[Work to complete]:
Update the material below so that every "image" becomes "picture", with nothing else changed. Omit the pictures from your answer.

Begin Record list

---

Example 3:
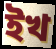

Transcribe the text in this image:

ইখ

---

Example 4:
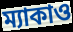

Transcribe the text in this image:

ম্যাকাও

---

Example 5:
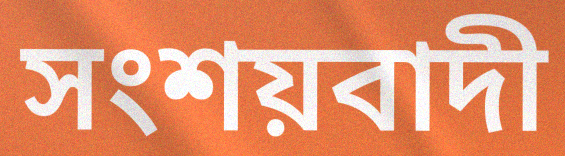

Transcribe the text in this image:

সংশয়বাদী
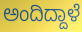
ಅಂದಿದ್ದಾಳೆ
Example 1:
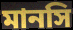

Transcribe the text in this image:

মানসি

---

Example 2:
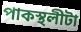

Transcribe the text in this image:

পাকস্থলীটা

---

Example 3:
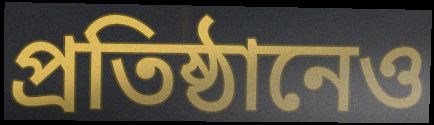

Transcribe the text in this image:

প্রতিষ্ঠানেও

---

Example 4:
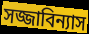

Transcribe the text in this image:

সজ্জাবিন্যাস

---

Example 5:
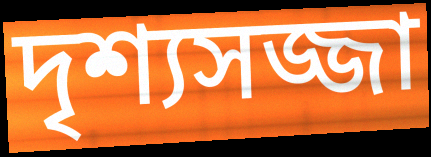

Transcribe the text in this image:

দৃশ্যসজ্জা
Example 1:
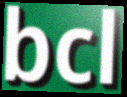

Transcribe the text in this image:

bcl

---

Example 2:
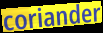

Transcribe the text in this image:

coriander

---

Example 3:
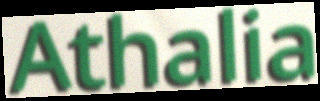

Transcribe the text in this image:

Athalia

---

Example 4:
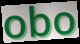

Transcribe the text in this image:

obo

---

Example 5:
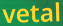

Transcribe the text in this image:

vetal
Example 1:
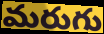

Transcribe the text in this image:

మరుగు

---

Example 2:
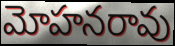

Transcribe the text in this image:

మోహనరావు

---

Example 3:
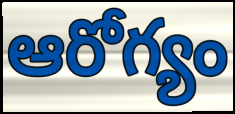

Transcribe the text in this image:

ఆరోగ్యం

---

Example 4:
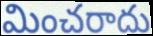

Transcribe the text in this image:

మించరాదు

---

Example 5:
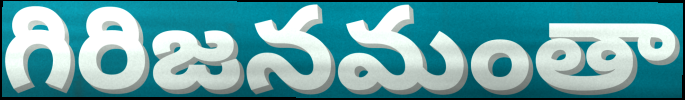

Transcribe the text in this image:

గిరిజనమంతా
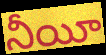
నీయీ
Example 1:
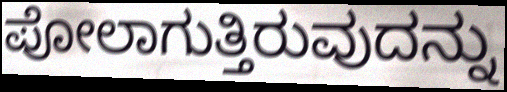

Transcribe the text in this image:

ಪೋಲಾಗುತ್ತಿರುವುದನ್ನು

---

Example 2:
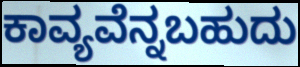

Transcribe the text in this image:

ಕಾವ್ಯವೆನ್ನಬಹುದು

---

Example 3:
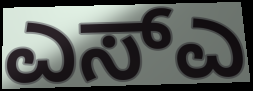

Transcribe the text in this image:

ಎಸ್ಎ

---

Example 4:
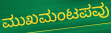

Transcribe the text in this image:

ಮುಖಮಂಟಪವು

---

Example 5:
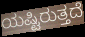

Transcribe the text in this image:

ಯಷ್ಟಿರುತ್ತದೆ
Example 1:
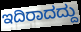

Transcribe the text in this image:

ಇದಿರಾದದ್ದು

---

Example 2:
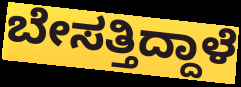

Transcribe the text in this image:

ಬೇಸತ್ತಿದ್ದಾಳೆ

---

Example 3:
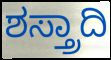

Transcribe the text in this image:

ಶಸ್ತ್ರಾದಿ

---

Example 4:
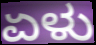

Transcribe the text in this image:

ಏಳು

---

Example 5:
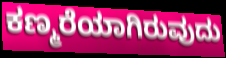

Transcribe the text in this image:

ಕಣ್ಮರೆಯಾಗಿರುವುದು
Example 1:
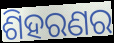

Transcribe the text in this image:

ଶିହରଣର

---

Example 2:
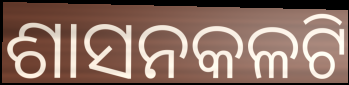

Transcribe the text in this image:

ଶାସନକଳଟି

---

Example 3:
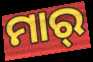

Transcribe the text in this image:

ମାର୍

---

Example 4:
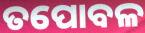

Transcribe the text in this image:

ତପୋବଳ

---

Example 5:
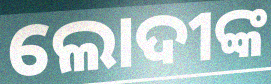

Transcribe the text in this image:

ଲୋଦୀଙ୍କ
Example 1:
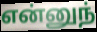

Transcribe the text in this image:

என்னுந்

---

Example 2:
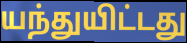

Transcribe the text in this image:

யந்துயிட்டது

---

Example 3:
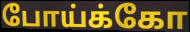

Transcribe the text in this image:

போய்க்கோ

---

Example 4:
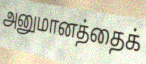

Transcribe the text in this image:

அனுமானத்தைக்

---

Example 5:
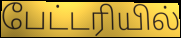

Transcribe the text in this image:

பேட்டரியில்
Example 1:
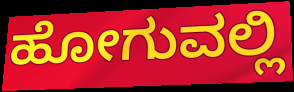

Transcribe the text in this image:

End Record list

[Problem solution]:
---

Example 3:

Transcribe the text in this picture:

ইখ

---

Example 4:

Transcribe the text in this picture:

ম্যাকাও

---

Example 5:

Transcribe the text in this picture:

সংশয়বাদী
ಅಂದಿದ್ದಾಳೆ
Example 1:

Transcribe the text in this picture:

মানসি

---

Example 2:

Transcribe the text in this picture:

পাকস্থলীটা

---

Example 3:

Transcribe the text in this picture:

প্রতিষ্ঠানেও

---

Example 4:

Transcribe the text in this picture:

সজ্জাবিন্যাস

---

Example 5:

Transcribe the text in this picture:

দৃশ্যসজ্জা
Example 1:

Transcribe the text in this picture:

bcl

---

Example 2:

Transcribe the text in this picture:

coriander

---

Example 3:

Transcribe the text in this picture:

Athalia

---

Example 4:

Transcribe the text in this picture:

obo

---

Example 5:

Transcribe the text in this picture:

vetal
Example 1:

Transcribe the text in this picture:

మరుగు

---

Example 2:

Transcribe the text in this picture:

మోహనరావు

---

Example 3:

Transcribe the text in this picture:

ఆరోగ్యం

---

Example 4:

Transcribe the text in this picture:

మించరాదు

---

Example 5:

Transcribe the text in this picture:

గిరిజనమంతా
నీయీ
Example 1:

Transcribe the text in this picture:

ಪೋಲಾಗುತ್ತಿರುವುದನ್ನು

---

Example 2:

Transcribe the text in this picture:

ಕಾವ್ಯವೆನ್ನಬಹುದು

---

Example 3:

Transcribe the text in this picture:

ಎಸ್ಎ

---

Example 4:

Transcribe the text in this picture:

ಮುಖಮಂಟಪವು

---

Example 5:

Transcribe the text in this picture:

ಯಷ್ಟಿರುತ್ತದೆ
Example 1:

Transcribe the text in this picture:

ಇದಿರಾದದ್ದು

---

Example 2:

Transcribe the text in this picture:

ಬೇಸತ್ತಿದ್ದಾಳೆ

---

Example 3:

Transcribe the text in this picture:

ಶಸ್ತ್ರಾದಿ

---

Example 4:

Transcribe the text in this picture:

ಏಳು

---

Example 5:

Transcribe the text in this picture:

ಕಣ್ಮರೆಯಾಗಿರುವುದು
Example 1:

Transcribe the text in this picture:

ଶିହରଣର

---

Example 2:

Transcribe the text in this picture:

ଶାସନକଳଟି

---

Example 3:

Transcribe the text in this picture:

ମାର୍

---

Example 4:

Transcribe the text in this picture:

ତପୋବଳ

---

Example 5:

Transcribe the text in this picture:

ଲୋଦୀଙ୍କ
Example 1:

Transcribe the text in this picture:

என்னுந்

---

Example 2:

Transcribe the text in this picture:

யந்துயிட்டது

---

Example 3:

Transcribe the text in this picture:

போய்க்கோ

---

Example 4:

Transcribe the text in this picture:

அனுமானத்தைக்

---

Example 5:

Transcribe the text in this picture:

பேட்டரியில்
Example 1:

Transcribe the text in this picture:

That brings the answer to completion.